Pictures with circuit source files:
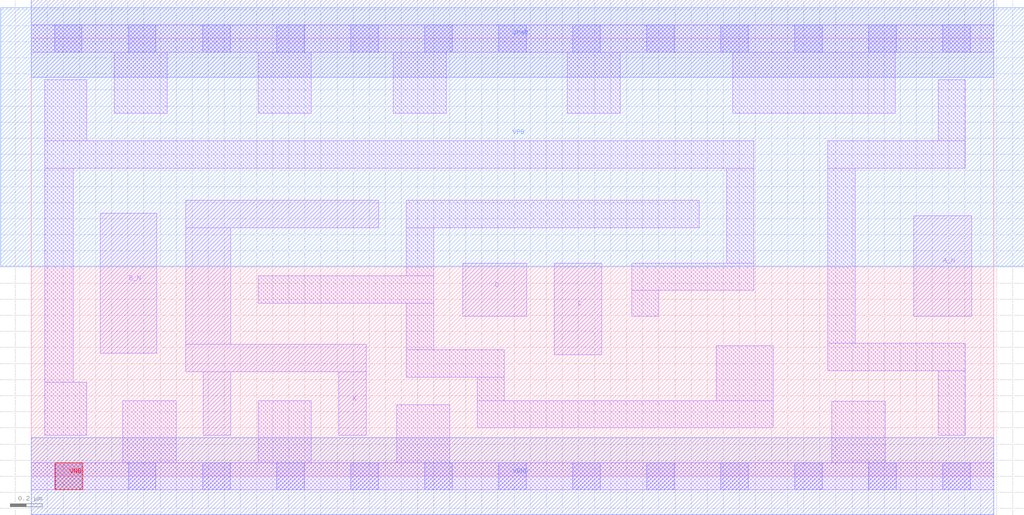
<source format=lef>
# Copyright 2020 The SkyWater PDK Authors
#
# Licensed under the Apache License, Version 2.0 (the "License");
# you may not use this file except in compliance with the License.
# You may obtain a copy of the License at
#
#     https://www.apache.org/licenses/LICENSE-2.0
#
# Unless required by applicable law or agreed to in writing, software
# distributed under the License is distributed on an "AS IS" BASIS,
# WITHOUT WARRANTIES OR CONDITIONS OF ANY KIND, either express or implied.
# See the License for the specific language governing permissions and
# limitations under the License.
#
# SPDX-License-Identifier: Apache-2.0

VERSION 5.7 ;
  NOWIREEXTENSIONATPIN ON ;
  DIVIDERCHAR "/" ;
  BUSBITCHARS "[]" ;
MACRO sky130_fd_sc_hd__and4bb_4
  CLASS CORE ;
  FOREIGN sky130_fd_sc_hd__and4bb_4 ;
  ORIGIN  0.000000  0.000000 ;
  SIZE  5.980000 BY  2.720000 ;
  SYMMETRY X Y R90 ;
  SITE unithd ;
  PIN A_N
    ANTENNAGATEAREA  0.126000 ;
    DIRECTION INPUT ;
    USE SIGNAL ;
    PORT
      LAYER li1 ;
        RECT 5.485000 0.995000 5.845000 1.620000 ;
    END
  END A_N
  PIN B_N
    ANTENNAGATEAREA  0.126000 ;
    DIRECTION INPUT ;
    USE SIGNAL ;
    PORT
      LAYER li1 ;
        RECT 0.430000 0.765000 0.780000 1.635000 ;
    END
  END B_N
  PIN C
    ANTENNAGATEAREA  0.247500 ;
    DIRECTION INPUT ;
    USE SIGNAL ;
    PORT
      LAYER li1 ;
        RECT 3.250000 0.755000 3.545000 1.325000 ;
    END
  END C
  PIN D
    ANTENNAGATEAREA  0.247500 ;
    DIRECTION INPUT ;
    USE SIGNAL ;
    PORT
      LAYER li1 ;
        RECT 2.680000 0.995000 3.080000 1.325000 ;
    END
  END D
  PIN VNB
    PORT
      LAYER pwell ;
        RECT 0.150000 -0.085000 0.320000 0.085000 ;
    END
  END VNB
  PIN VPB
    PORT
      LAYER nwell ;
        RECT -0.190000 1.305000 6.170000 2.910000 ;
    END
  END VPB
  PIN X
    ANTENNADIFFAREA  0.891000 ;
    DIRECTION OUTPUT ;
    USE SIGNAL ;
    PORT
      LAYER li1 ;
        RECT 0.960000 0.650000 2.080000 0.820000 ;
        RECT 0.960000 0.820000 1.240000 1.545000 ;
        RECT 0.960000 1.545000 2.160000 1.715000 ;
        RECT 1.070000 0.255000 1.240000 0.650000 ;
        RECT 1.910000 0.255000 2.080000 0.650000 ;
    END
  END X
  PIN VGND
    DIRECTION INOUT ;
    SHAPE ABUTMENT ;
    USE GROUND ;
    PORT
      LAYER met1 ;
        RECT 0.000000 -0.240000 5.980000 0.240000 ;
    END
  END VGND
  PIN VPWR
    DIRECTION INOUT ;
    SHAPE ABUTMENT ;
    USE POWER ;
    PORT
      LAYER met1 ;
        RECT 0.000000 2.480000 5.980000 2.960000 ;
    END
  END VPWR
  OBS
    LAYER li1 ;
      RECT 0.000000 -0.085000 5.980000 0.085000 ;
      RECT 0.000000  2.635000 5.980000 2.805000 ;
      RECT 0.085000  0.255000 0.345000 0.585000 ;
      RECT 0.085000  0.585000 0.260000 1.915000 ;
      RECT 0.085000  1.915000 4.490000 2.085000 ;
      RECT 0.085000  2.085000 0.345000 2.465000 ;
      RECT 0.515000  2.255000 0.845000 2.635000 ;
      RECT 0.570000  0.085000 0.900000 0.470000 ;
      RECT 1.410000  0.085000 1.740000 0.470000 ;
      RECT 1.410000  1.075000 2.500000 1.245000 ;
      RECT 1.410000  2.255000 1.740000 2.635000 ;
      RECT 2.250000  2.255000 2.580000 2.635000 ;
      RECT 2.270000  0.085000 2.600000 0.445000 ;
      RECT 2.330000  0.615000 2.940000 0.785000 ;
      RECT 2.330000  0.785000 2.500000 1.075000 ;
      RECT 2.330000  1.245000 2.500000 1.545000 ;
      RECT 2.330000  1.545000 4.150000 1.715000 ;
      RECT 2.770000  0.300000 4.610000 0.470000 ;
      RECT 2.770000  0.470000 2.940000 0.615000 ;
      RECT 3.330000  2.255000 3.660000 2.635000 ;
      RECT 3.730000  0.995000 3.900000 1.155000 ;
      RECT 3.730000  1.155000 4.490000 1.325000 ;
      RECT 4.255000  0.470000 4.610000 0.810000 ;
      RECT 4.320000  1.325000 4.490000 1.915000 ;
      RECT 4.360000  2.255000 5.370000 2.635000 ;
      RECT 4.950000  0.655000 5.805000 0.825000 ;
      RECT 4.950000  0.825000 5.120000 1.915000 ;
      RECT 4.950000  1.915000 5.805000 2.085000 ;
      RECT 4.975000  0.085000 5.305000 0.465000 ;
      RECT 5.635000  0.255000 5.805000 0.655000 ;
      RECT 5.635000  2.085000 5.805000 2.465000 ;
    LAYER mcon ;
      RECT 0.145000 -0.085000 0.315000 0.085000 ;
      RECT 0.145000  2.635000 0.315000 2.805000 ;
      RECT 0.605000 -0.085000 0.775000 0.085000 ;
      RECT 0.605000  2.635000 0.775000 2.805000 ;
      RECT 1.065000 -0.085000 1.235000 0.085000 ;
      RECT 1.065000  2.635000 1.235000 2.805000 ;
      RECT 1.525000 -0.085000 1.695000 0.085000 ;
      RECT 1.525000  2.635000 1.695000 2.805000 ;
      RECT 1.985000 -0.085000 2.155000 0.085000 ;
      RECT 1.985000  2.635000 2.155000 2.805000 ;
      RECT 2.445000 -0.085000 2.615000 0.085000 ;
      RECT 2.445000  2.635000 2.615000 2.805000 ;
      RECT 2.905000 -0.085000 3.075000 0.085000 ;
      RECT 2.905000  2.635000 3.075000 2.805000 ;
      RECT 3.365000 -0.085000 3.535000 0.085000 ;
      RECT 3.365000  2.635000 3.535000 2.805000 ;
      RECT 3.825000 -0.085000 3.995000 0.085000 ;
      RECT 3.825000  2.635000 3.995000 2.805000 ;
      RECT 4.285000 -0.085000 4.455000 0.085000 ;
      RECT 4.285000  2.635000 4.455000 2.805000 ;
      RECT 4.745000 -0.085000 4.915000 0.085000 ;
      RECT 4.745000  2.635000 4.915000 2.805000 ;
      RECT 5.205000 -0.085000 5.375000 0.085000 ;
      RECT 5.205000  2.635000 5.375000 2.805000 ;
      RECT 5.665000 -0.085000 5.835000 0.085000 ;
      RECT 5.665000  2.635000 5.835000 2.805000 ;
  END
END sky130_fd_sc_hd__and4bb_4
END LIBRARY

</source>
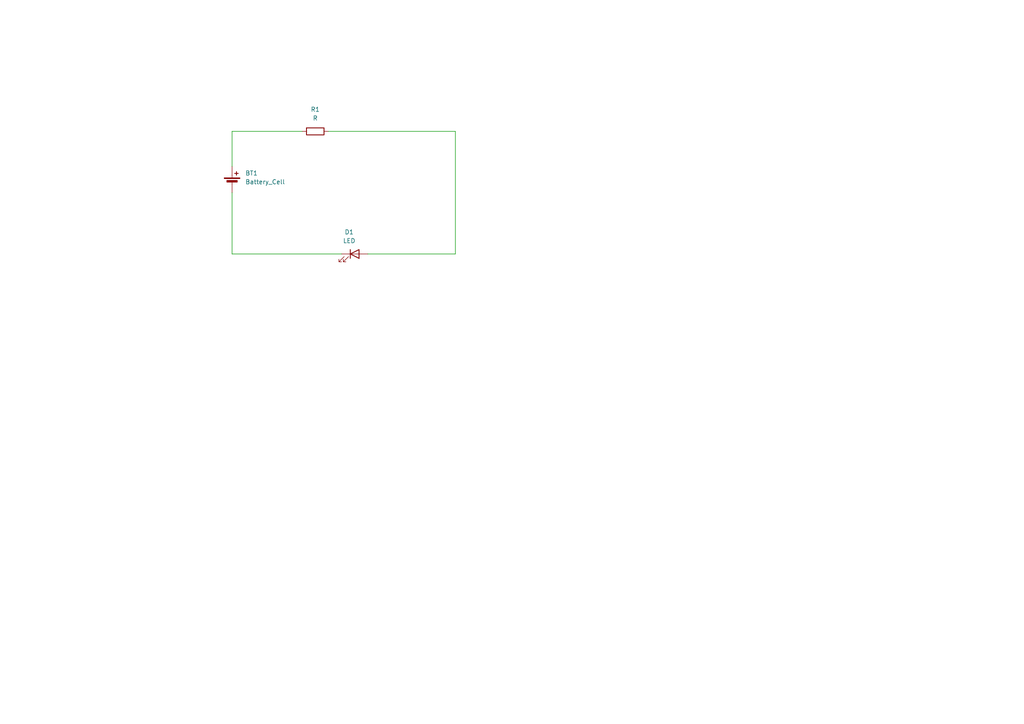
<source format=kicad_sch>
(kicad_sch
	(version 20231120)
	(generator "eeschema")
	(generator_version "8.0")
	(uuid "27fa0cdd-0003-434e-9d24-56e27c2aed5b")
	(paper "A4")
	(title_block
		(title "AO LED First Project")
		(date "2024-10-08")
		(rev "1.0")
	)
	
	(wire
		(pts
			(xy 67.31 48.26) (xy 67.31 38.1)
		)
		(stroke
			(width 0)
			(type default)
		)
		(uuid "03e88e2a-aad0-4c4f-9d50-e479ef63adb1")
	)
	(wire
		(pts
			(xy 67.31 73.66) (xy 99.06 73.66)
		)
		(stroke
			(width 0)
			(type default)
		)
		(uuid "1d177759-4003-427d-b5bc-f01195cad864")
	)
	(wire
		(pts
			(xy 95.25 38.1) (xy 132.08 38.1)
		)
		(stroke
			(width 0)
			(type default)
		)
		(uuid "3ff6fd24-8e6e-4287-8c34-e9a0637fe415")
	)
	(wire
		(pts
			(xy 106.68 73.66) (xy 132.08 73.66)
		)
		(stroke
			(width 0)
			(type default)
		)
		(uuid "7d57dee8-2990-4a58-9751-c349a139333c")
	)
	(wire
		(pts
			(xy 132.08 38.1) (xy 132.08 73.66)
		)
		(stroke
			(width 0)
			(type default)
		)
		(uuid "7f37ed05-cc79-45d9-8f68-d2418ea0ab83")
	)
	(wire
		(pts
			(xy 67.31 73.66) (xy 67.31 55.88)
		)
		(stroke
			(width 0)
			(type default)
		)
		(uuid "c8a2df8a-f46f-45ca-bb78-3920b41db938")
	)
	(wire
		(pts
			(xy 67.31 38.1) (xy 87.63 38.1)
		)
		(stroke
			(width 0)
			(type default)
		)
		(uuid "c9e5b25f-57a4-4a8f-b567-32cc2792fd38")
	)
	(symbol
		(lib_id "Device:Battery_Cell")
		(at 67.31 53.34 0)
		(unit 1)
		(exclude_from_sim no)
		(in_bom yes)
		(on_board yes)
		(dnp no)
		(fields_autoplaced yes)
		(uuid "624a95a2-9d77-4bd3-81ea-a4952f369e61")
		(property "Reference" "BT1"
			(at 71.12 50.2284 0)
			(effects
				(font
					(size 1.27 1.27)
				)
				(justify left)
			)
		)
		(property "Value" "Battery_Cell"
			(at 71.12 52.7684 0)
			(effects
				(font
					(size 1.27 1.27)
				)
				(justify left)
			)
		)
		(property "Footprint" "Battery:BatteryHolder_Seiko_MS621F"
			(at 67.31 51.816 90)
			(effects
				(font
					(size 1.27 1.27)
				)
				(hide yes)
			)
		)
		(property "Datasheet" "~"
			(at 67.31 51.816 90)
			(effects
				(font
					(size 1.27 1.27)
				)
				(hide yes)
			)
		)
		(property "Description" "Single-cell battery"
			(at 67.31 53.34 0)
			(effects
				(font
					(size 1.27 1.27)
				)
				(hide yes)
			)
		)
		(pin "1"
			(uuid "7c5c7399-e583-48c0-98ee-5e6e275e560f")
		)
		(pin "2"
			(uuid "df2cce63-4ceb-4d4a-b5b3-8cccdc9c5fe1")
		)
		(instances
			(project ""
				(path "/27fa0cdd-0003-434e-9d24-56e27c2aed5b"
					(reference "BT1")
					(unit 1)
				)
			)
		)
	)
	(symbol
		(lib_id "Device:R")
		(at 91.44 38.1 90)
		(unit 1)
		(exclude_from_sim no)
		(in_bom yes)
		(on_board yes)
		(dnp no)
		(fields_autoplaced yes)
		(uuid "cadac4c8-a01d-413b-8d36-291658a44423")
		(property "Reference" "R1"
			(at 91.44 31.75 90)
			(effects
				(font
					(size 1.27 1.27)
				)
			)
		)
		(property "Value" "R"
			(at 91.44 34.29 90)
			(effects
				(font
					(size 1.27 1.27)
				)
			)
		)
		(property "Footprint" "Resistor_SMD:R_0805_2012Metric_Pad1.20x1.40mm_HandSolder"
			(at 91.44 39.878 90)
			(effects
				(font
					(size 1.27 1.27)
				)
				(hide yes)
			)
		)
		(property "Datasheet" "~"
			(at 91.44 38.1 0)
			(effects
				(font
					(size 1.27 1.27)
				)
				(hide yes)
			)
		)
		(property "Description" "Resistor"
			(at 91.44 38.1 0)
			(effects
				(font
					(size 1.27 1.27)
				)
				(hide yes)
			)
		)
		(pin "2"
			(uuid "02b37289-9efd-4931-aa39-9b99e9536fc1")
		)
		(pin "1"
			(uuid "1a86eafd-7718-4660-a07a-ca8f79b37319")
		)
		(instances
			(project ""
				(path "/27fa0cdd-0003-434e-9d24-56e27c2aed5b"
					(reference "R1")
					(unit 1)
				)
			)
		)
	)
	(symbol
		(lib_id "Device:LED")
		(at 102.87 73.66 0)
		(unit 1)
		(exclude_from_sim no)
		(in_bom yes)
		(on_board yes)
		(dnp no)
		(fields_autoplaced yes)
		(uuid "d2cb24de-e3ad-42a3-84a6-7ad2ee6490ca")
		(property "Reference" "D1"
			(at 101.2825 67.31 0)
			(effects
				(font
					(size 1.27 1.27)
				)
			)
		)
		(property "Value" "LED"
			(at 101.2825 69.85 0)
			(effects
				(font
					(size 1.27 1.27)
				)
			)
		)
		(property "Footprint" "LED_SMD:LED_0805_2012Metric_Pad1.15x1.40mm_HandSolder"
			(at 102.87 73.66 0)
			(effects
				(font
					(size 1.27 1.27)
				)
				(hide yes)
			)
		)
		(property "Datasheet" "~"
			(at 102.87 73.66 0)
			(effects
				(font
					(size 1.27 1.27)
				)
				(hide yes)
			)
		)
		(property "Description" "Light emitting diode"
			(at 102.87 73.66 0)
			(effects
				(font
					(size 1.27 1.27)
				)
				(hide yes)
			)
		)
		(pin "2"
			(uuid "3677cb03-8325-435c-8405-f9cdd42514e7")
		)
		(pin "1"
			(uuid "35cd387a-de99-49b4-b4d5-74c1b4eb24f7")
		)
		(instances
			(project ""
				(path "/27fa0cdd-0003-434e-9d24-56e27c2aed5b"
					(reference "D1")
					(unit 1)
				)
			)
		)
	)
	(sheet_instances
		(path "/"
			(page "1")
		)
	)
)

</source>
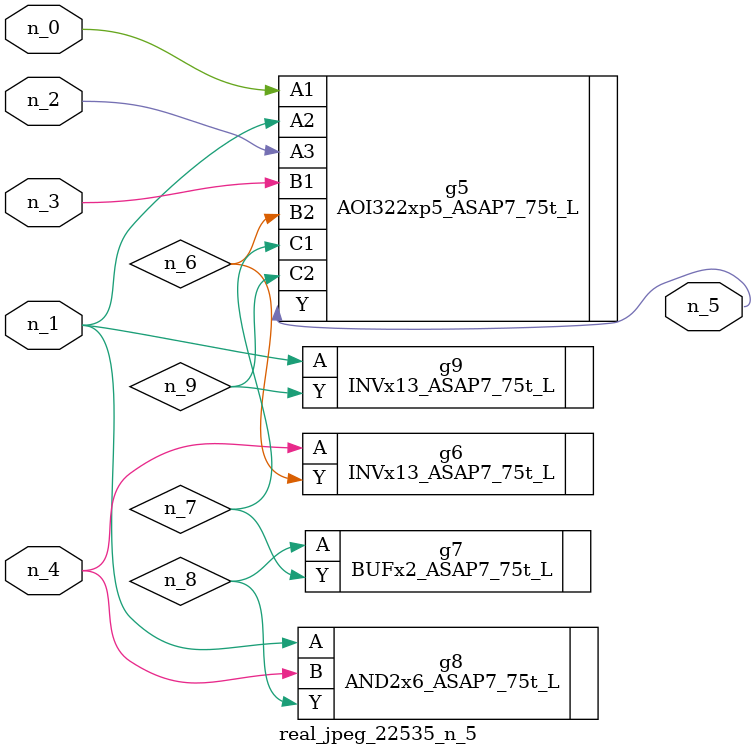
<source format=v>
module real_jpeg_22535_n_5 (n_4, n_0, n_1, n_2, n_3, n_5);

input n_4;
input n_0;
input n_1;
input n_2;
input n_3;

output n_5;

wire n_8;
wire n_6;
wire n_7;
wire n_9;

AOI322xp5_ASAP7_75t_L g5 ( 
.A1(n_0),
.A2(n_1),
.A3(n_2),
.B1(n_3),
.B2(n_6),
.C1(n_7),
.C2(n_9),
.Y(n_5)
);

AND2x6_ASAP7_75t_L g8 ( 
.A(n_1),
.B(n_4),
.Y(n_8)
);

INVx13_ASAP7_75t_L g9 ( 
.A(n_1),
.Y(n_9)
);

INVx13_ASAP7_75t_L g6 ( 
.A(n_4),
.Y(n_6)
);

BUFx2_ASAP7_75t_L g7 ( 
.A(n_8),
.Y(n_7)
);


endmodule
</source>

**Task description:** Show the lines where the word "format" appears in the entries.

**Solution to this problem:**
<source format=lef>
<source format=kicad_sch>
<source format=v>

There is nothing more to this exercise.